• Tasks and exercises:
• A. Please decide whether each statement agrees with the Dinorben battle report, answering yes or no and quoting the deciding words: (i) Turlough's army included four units of 2Ps. (ii) Gruffudd placed his archers on his right flank. (iii) Gruffudd's skirmishers won the fight between the psiloi on the hill.
• B. Carry on the Dinorben battle report from the point where it stops.

• Text shown:
+-------+
The Battle of Dinorben (Norse Irish v North Welsh)

5 January, 2010

It’s possible that the reason Gruffudd ap Cynan did not show up to support William in Mercia was reports of an Irish invasion fleet heading for Powys (that and the unseemly shortness of the battle!). Powys in this campaign includes what is actually Gwynedd (Gwynedd is Conwy = Gwynedd below the Conwy), otherwise it would have no sea access. As it is, it’s curious that Angelsey, often attacked from places such as Man, being part of the capital, can only be approached by land.

The reports were well founded. Turlough Mór O’Connor looked to restore Irish influence in Wales after a hiatus of some 500 years! With a bad-going army his options for where he could attack were a little limited, but the Welsh seemed a reasonably attractive proposition, and if successful, he’d secure one flank of his kingdom. There were no allies to be had on either side; on further consideration the English could have sent help to the Welsh, and probably should have, but Henry was still trying to establish his control over his kingdom. Otherwise, the Islemen had plans to attack the Scots, so were not free to weigh into the conflict (assuming Magnus let them pass through Man).

Turlough’s army consisted of 6x3Ax (1=cmd), 2x4Bd and 4x2Ps. He was met by 1x3Cv (cmd), 2x4Bd, 6x3Sp(L), 1x3Bw and 2x2Ps. This was the first outing of the new Light Spear.

Gruffudd met the invaders inland in Powys at Dinorben, the site of an old fort. The armies drew up with a road between them, two steep hills on opposite flanks as well as two woods also opposite each other. Gruffudd deployed himself flanked by his Ostmen mercenaries in the centre of his line. On the left flank he had three light spear and his archers and on his right flank he had the skirmishers and three light spear in two columns hoping to occupy the hill in front of them.

Turlough deployed with his Ostmen on the road with kerns as rear support, three bonnachts on the hill to the right of them and the rest of the army in a line stretching into the wood to his left. Most of the kerns were on this flank.

Initial Deployments: Turlough on the left and Gruffudd on the right.

Turlough started well (6 PIPs) and advanced two kerns forward to contest the hill on his left flank. Gruffudd reacted to this by sending forward skirmishers to contest the hill and advancing his light spear onto it. The combat between the psiloi was a stalemate.

Turn 1: Gruffudd skirmishers fight uphill against kerns on the hill.
+-------+
• Source material:

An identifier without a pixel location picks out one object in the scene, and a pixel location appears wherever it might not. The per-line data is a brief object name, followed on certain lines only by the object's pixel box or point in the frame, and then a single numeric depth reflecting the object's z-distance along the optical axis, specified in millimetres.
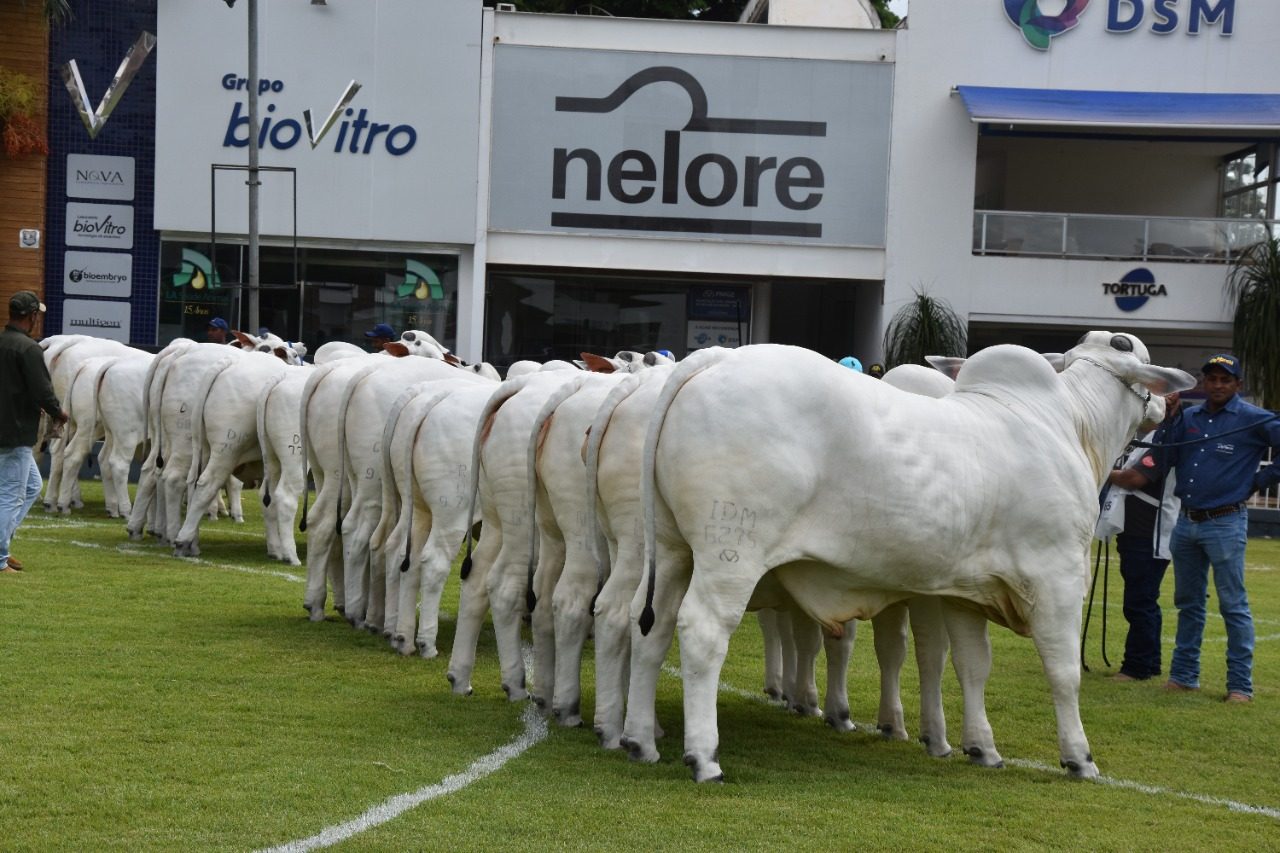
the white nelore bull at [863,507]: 7184
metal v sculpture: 28922
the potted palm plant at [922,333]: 28078
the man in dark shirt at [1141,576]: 11117
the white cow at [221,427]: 14609
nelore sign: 28953
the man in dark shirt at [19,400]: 12688
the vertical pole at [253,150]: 24516
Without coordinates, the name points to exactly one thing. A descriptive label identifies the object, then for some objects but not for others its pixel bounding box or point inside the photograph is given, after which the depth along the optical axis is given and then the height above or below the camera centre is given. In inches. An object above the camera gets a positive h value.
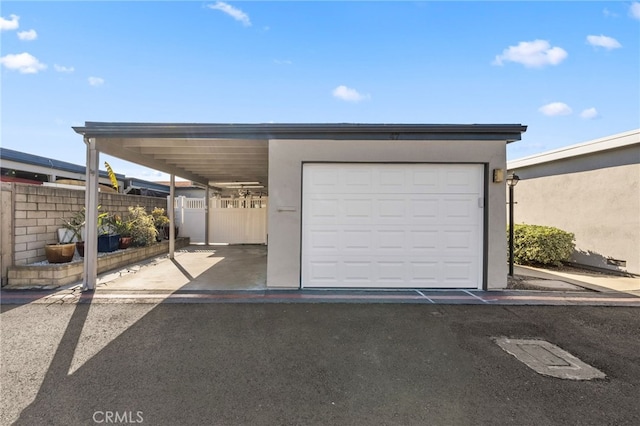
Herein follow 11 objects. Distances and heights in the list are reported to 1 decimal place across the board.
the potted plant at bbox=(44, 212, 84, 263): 244.7 -27.3
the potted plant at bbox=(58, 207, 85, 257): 266.7 -18.2
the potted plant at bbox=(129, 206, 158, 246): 355.3 -18.1
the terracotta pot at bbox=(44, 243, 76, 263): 243.9 -34.1
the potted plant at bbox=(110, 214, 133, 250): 330.6 -19.4
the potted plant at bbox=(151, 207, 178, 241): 431.1 -11.5
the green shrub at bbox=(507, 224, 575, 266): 330.0 -32.0
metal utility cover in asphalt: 117.4 -62.9
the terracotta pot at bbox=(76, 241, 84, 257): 269.7 -32.1
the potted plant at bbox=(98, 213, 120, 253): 304.0 -23.9
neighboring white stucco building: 292.2 +24.4
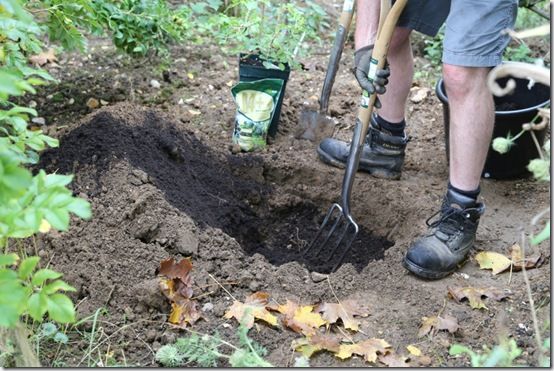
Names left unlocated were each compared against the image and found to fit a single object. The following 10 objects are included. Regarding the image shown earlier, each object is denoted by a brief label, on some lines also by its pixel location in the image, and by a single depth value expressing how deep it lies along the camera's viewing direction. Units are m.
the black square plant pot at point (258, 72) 4.31
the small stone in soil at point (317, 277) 3.09
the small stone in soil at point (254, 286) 2.96
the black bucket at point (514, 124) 3.79
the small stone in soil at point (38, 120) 4.31
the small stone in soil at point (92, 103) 4.46
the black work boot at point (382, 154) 3.98
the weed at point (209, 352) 2.46
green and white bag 4.20
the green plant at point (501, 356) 1.87
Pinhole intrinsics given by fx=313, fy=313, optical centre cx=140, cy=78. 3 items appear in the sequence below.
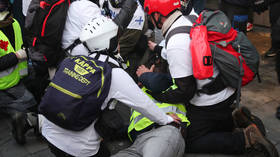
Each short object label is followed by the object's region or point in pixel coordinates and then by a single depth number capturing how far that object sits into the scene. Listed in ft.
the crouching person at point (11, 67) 11.68
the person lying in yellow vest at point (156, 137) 8.17
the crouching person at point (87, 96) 7.03
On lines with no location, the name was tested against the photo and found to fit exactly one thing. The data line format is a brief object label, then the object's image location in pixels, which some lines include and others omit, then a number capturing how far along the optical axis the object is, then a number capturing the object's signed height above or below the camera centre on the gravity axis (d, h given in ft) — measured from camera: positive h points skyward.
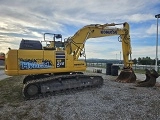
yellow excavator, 19.44 -0.63
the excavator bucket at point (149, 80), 24.28 -4.30
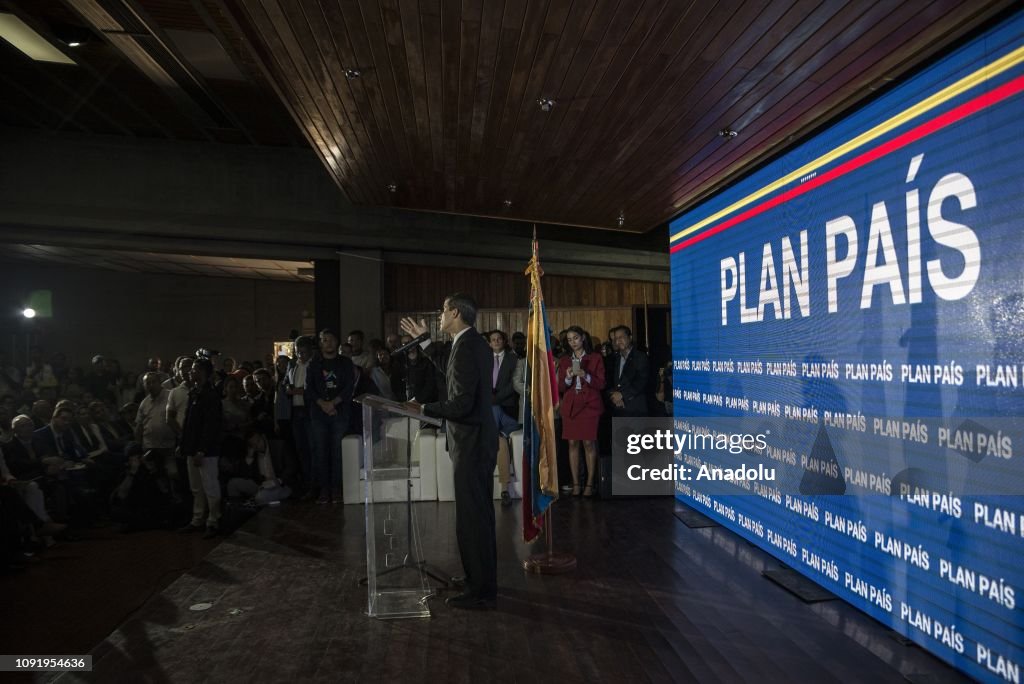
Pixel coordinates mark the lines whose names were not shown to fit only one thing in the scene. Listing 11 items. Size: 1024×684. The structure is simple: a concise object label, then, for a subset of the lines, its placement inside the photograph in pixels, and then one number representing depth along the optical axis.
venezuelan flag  4.60
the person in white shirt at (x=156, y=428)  6.41
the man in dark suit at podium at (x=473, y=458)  3.80
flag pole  4.55
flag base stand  4.54
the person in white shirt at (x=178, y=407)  6.33
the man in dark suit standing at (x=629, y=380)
+-------+
• Responses for each task:
• A.
(i) Yes: "Turlough’s army consisted of 6x3Ax (1=cmd), 2x4Bd and 4x2Ps."
(ii) No: "On the left flank he had three light spear and his archers"
(iii) No: "The combat between the psiloi was a stalemate."

• B.
Turlough, with 1 PIP, retires the kerns not yet in combat, while the other kerns are pushed back by the skirmishers downhill from them. Gruffudd moves his other skirmishers up in support of the others and continues to advance onto the hill. The rest of his line also advances.

Turn 2: Gruffudd seems to be gaining control of the hill on his right flank.

Turlough sees an opportunity to attack the skirmishers on the hill and attacks one with flank support. In a fierce fight these are destroyed.

Turn 3 (Turlough): Turlough inflicts the first casualties.

Gruffudd reacts energetically to this setback (6 PIPs), attacking one of the kerns with skirmishers supported by light spear. This is again a stalemate. He also wheels his central troops towards the hill (he used the road for the outside element in a manoeuvre that I’d later decide was not legal).

Turn 3 (Gruffudd): Gruffudd can't get traction against the kerns on the hill.

Turlough now moves his other kern up to support the one on the hill, with the advantage of being uphill they succeed in destroying the last of Gruffudd’s skirmishers (2+4 v 1+1). With this loss, Turlough kerns need only worry about the archers on the other flank and Gruffudd’s cavalry.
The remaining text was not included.